[Stored records]

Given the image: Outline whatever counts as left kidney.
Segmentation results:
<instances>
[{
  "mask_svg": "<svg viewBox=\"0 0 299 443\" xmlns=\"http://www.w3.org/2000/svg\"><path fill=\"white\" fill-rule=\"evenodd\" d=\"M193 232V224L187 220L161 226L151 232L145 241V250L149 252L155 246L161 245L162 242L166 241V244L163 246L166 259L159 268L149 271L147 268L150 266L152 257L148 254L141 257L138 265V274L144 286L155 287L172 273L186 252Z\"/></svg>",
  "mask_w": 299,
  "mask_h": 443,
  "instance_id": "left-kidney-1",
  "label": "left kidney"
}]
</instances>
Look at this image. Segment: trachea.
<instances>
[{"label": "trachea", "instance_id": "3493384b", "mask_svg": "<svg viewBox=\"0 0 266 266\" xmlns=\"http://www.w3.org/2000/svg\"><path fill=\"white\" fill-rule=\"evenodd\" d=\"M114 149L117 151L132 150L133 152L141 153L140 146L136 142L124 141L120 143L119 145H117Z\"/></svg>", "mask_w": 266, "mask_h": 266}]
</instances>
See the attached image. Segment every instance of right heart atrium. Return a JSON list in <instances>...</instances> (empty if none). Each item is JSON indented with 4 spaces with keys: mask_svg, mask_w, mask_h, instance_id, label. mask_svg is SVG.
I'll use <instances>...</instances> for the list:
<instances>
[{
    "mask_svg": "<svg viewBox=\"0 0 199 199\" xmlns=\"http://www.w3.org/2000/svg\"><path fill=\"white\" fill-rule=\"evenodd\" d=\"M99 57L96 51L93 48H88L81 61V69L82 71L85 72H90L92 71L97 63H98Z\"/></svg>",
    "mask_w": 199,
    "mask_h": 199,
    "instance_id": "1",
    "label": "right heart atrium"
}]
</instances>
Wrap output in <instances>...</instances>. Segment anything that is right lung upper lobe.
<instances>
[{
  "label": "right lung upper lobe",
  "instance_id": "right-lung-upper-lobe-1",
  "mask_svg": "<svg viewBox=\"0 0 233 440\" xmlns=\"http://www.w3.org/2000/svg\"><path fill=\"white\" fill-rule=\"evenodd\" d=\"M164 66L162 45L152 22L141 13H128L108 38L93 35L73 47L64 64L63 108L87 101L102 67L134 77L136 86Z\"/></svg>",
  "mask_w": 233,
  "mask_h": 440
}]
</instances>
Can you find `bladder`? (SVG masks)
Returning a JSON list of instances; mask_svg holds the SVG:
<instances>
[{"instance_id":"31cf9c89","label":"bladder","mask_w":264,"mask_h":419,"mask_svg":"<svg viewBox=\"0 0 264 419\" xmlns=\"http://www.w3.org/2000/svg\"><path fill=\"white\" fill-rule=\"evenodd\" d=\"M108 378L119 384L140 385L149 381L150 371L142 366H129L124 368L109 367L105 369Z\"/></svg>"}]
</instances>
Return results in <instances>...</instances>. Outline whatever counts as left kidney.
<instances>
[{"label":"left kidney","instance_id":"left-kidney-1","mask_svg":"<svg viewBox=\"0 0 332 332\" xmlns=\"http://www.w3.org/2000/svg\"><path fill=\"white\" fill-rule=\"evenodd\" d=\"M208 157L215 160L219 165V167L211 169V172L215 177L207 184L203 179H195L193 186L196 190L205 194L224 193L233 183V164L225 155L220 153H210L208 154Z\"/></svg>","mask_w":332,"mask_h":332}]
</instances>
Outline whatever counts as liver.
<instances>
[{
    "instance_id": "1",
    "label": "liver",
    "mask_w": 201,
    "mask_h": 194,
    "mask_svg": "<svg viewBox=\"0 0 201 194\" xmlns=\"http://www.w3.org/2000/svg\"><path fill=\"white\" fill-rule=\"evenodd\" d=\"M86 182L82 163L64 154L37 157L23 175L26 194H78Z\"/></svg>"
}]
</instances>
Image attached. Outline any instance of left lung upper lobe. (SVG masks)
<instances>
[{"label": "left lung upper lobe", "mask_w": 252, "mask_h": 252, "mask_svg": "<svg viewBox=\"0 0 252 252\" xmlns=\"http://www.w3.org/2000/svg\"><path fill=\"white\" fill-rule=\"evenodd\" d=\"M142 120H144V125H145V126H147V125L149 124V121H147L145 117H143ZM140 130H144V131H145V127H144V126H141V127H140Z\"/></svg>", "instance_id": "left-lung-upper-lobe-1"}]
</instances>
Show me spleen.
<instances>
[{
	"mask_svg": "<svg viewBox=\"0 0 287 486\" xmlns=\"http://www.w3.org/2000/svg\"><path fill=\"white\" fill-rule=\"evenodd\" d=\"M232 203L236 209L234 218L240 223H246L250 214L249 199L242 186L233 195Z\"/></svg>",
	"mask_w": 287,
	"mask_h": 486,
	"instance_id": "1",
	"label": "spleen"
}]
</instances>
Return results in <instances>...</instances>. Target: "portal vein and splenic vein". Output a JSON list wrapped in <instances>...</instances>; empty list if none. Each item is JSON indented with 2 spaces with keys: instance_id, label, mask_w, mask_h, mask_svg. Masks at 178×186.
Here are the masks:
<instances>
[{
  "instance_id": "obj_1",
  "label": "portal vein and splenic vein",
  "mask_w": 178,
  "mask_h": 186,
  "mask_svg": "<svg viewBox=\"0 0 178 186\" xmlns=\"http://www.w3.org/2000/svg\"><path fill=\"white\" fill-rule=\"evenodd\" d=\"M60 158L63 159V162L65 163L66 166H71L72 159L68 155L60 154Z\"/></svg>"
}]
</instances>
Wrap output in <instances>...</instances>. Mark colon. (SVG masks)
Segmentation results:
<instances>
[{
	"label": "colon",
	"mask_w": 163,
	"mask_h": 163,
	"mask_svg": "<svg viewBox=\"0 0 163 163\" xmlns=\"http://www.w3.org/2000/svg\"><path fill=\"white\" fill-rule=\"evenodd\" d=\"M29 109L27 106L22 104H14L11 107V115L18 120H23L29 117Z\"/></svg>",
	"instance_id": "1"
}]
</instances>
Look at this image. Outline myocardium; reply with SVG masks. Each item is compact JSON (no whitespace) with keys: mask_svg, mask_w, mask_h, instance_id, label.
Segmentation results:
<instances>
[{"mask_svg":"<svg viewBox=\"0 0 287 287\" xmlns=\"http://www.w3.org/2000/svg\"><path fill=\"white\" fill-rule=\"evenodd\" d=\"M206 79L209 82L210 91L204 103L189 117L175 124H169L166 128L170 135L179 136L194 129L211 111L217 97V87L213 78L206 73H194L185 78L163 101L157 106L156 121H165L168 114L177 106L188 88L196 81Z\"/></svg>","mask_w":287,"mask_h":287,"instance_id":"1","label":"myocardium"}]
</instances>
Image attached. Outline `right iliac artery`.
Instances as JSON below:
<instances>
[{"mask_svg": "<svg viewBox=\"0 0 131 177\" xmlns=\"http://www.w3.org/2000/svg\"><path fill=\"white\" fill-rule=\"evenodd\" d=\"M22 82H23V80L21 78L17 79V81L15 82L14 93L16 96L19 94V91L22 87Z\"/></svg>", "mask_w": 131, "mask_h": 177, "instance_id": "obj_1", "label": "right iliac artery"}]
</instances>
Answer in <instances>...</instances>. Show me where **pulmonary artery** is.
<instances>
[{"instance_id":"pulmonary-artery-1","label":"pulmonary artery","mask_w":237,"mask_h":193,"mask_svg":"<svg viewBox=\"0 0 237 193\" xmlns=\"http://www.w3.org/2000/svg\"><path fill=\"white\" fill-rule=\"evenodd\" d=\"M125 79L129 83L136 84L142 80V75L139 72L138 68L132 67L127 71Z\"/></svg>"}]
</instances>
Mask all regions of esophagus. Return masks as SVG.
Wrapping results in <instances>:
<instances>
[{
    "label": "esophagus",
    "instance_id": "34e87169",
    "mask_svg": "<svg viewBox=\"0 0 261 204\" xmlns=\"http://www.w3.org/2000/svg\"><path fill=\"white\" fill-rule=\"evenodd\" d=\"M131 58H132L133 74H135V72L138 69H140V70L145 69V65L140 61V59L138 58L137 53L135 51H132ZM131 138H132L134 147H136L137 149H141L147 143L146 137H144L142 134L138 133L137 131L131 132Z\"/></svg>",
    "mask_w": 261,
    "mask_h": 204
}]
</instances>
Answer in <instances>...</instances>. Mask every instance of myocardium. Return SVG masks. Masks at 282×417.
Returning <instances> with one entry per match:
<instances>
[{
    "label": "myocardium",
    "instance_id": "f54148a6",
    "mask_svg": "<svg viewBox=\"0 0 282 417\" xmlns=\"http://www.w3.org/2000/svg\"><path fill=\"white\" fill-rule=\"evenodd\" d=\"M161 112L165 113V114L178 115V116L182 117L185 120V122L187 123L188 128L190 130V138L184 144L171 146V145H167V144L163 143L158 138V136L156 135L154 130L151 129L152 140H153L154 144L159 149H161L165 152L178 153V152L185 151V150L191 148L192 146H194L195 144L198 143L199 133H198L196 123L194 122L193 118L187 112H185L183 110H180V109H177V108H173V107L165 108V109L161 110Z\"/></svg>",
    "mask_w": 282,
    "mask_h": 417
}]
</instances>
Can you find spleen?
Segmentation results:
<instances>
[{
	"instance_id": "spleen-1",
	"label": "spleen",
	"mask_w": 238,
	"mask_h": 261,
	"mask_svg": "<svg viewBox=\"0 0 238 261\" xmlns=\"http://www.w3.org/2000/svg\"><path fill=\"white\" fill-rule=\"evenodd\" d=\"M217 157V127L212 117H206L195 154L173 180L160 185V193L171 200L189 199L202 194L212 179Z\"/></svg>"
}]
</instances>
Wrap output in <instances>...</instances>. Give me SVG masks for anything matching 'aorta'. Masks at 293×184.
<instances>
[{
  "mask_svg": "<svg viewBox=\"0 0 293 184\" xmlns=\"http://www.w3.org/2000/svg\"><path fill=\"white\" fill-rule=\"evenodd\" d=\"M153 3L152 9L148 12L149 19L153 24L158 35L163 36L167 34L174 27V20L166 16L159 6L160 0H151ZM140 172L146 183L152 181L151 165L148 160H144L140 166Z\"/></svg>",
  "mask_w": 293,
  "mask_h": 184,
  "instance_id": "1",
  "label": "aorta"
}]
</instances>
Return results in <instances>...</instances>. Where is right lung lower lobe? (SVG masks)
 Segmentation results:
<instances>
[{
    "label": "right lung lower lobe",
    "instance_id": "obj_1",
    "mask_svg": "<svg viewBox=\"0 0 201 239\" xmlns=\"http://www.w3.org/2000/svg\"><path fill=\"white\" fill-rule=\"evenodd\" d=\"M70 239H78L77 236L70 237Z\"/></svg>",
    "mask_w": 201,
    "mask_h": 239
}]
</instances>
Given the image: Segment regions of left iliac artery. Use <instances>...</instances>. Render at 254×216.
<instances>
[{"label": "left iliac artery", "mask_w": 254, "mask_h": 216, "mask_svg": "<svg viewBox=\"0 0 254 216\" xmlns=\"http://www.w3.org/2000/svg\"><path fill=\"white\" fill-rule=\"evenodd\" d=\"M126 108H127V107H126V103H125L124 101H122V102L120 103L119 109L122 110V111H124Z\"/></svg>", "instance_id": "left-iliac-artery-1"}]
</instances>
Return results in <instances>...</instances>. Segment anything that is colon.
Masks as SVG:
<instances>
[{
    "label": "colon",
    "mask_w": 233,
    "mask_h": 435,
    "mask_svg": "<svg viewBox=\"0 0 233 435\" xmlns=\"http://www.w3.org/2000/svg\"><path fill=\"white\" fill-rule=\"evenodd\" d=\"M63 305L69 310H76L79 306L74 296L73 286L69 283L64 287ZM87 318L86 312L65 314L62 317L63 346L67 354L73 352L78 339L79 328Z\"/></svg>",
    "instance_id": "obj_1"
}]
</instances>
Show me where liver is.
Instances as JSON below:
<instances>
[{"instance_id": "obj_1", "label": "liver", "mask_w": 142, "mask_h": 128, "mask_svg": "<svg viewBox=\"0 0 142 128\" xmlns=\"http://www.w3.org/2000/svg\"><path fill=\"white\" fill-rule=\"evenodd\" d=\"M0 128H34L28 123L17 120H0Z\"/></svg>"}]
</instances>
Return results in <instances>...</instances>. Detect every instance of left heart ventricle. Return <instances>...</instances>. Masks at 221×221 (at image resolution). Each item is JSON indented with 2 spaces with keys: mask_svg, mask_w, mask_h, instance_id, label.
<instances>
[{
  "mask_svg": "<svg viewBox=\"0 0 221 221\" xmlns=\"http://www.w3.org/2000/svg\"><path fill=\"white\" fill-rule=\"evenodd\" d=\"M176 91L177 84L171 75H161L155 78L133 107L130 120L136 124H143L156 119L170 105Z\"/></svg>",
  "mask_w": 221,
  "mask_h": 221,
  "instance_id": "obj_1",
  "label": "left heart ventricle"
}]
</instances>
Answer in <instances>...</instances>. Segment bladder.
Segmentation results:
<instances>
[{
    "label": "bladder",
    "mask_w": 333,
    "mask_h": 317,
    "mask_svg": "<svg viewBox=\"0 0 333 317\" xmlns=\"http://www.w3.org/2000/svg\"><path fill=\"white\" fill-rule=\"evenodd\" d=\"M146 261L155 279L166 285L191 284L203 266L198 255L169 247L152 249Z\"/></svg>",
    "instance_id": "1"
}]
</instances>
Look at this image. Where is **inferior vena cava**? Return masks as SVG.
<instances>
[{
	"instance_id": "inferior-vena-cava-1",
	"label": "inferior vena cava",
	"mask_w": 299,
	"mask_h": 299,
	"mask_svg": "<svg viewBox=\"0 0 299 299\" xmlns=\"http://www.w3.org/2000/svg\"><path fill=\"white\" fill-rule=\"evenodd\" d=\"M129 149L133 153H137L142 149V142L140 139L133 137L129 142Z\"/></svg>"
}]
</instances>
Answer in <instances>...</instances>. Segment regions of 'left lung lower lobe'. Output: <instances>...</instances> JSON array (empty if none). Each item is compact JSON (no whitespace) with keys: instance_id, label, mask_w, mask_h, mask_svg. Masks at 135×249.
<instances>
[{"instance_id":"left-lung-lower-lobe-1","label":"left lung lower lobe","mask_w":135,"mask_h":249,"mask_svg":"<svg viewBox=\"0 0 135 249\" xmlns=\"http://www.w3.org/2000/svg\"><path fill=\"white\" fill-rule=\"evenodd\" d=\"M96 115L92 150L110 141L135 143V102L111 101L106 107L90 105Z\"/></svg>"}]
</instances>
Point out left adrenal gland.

Problem: Gather every line of the data above that contains the string "anything", and copy each one.

Task response:
Wrap output in <instances>...</instances>. Segment anything that is right lung upper lobe.
Wrap output in <instances>...</instances>. Give me SVG masks for anything matching 'aorta'. Masks at 293×184.
Return results in <instances>...</instances>. Segment anything that is colon.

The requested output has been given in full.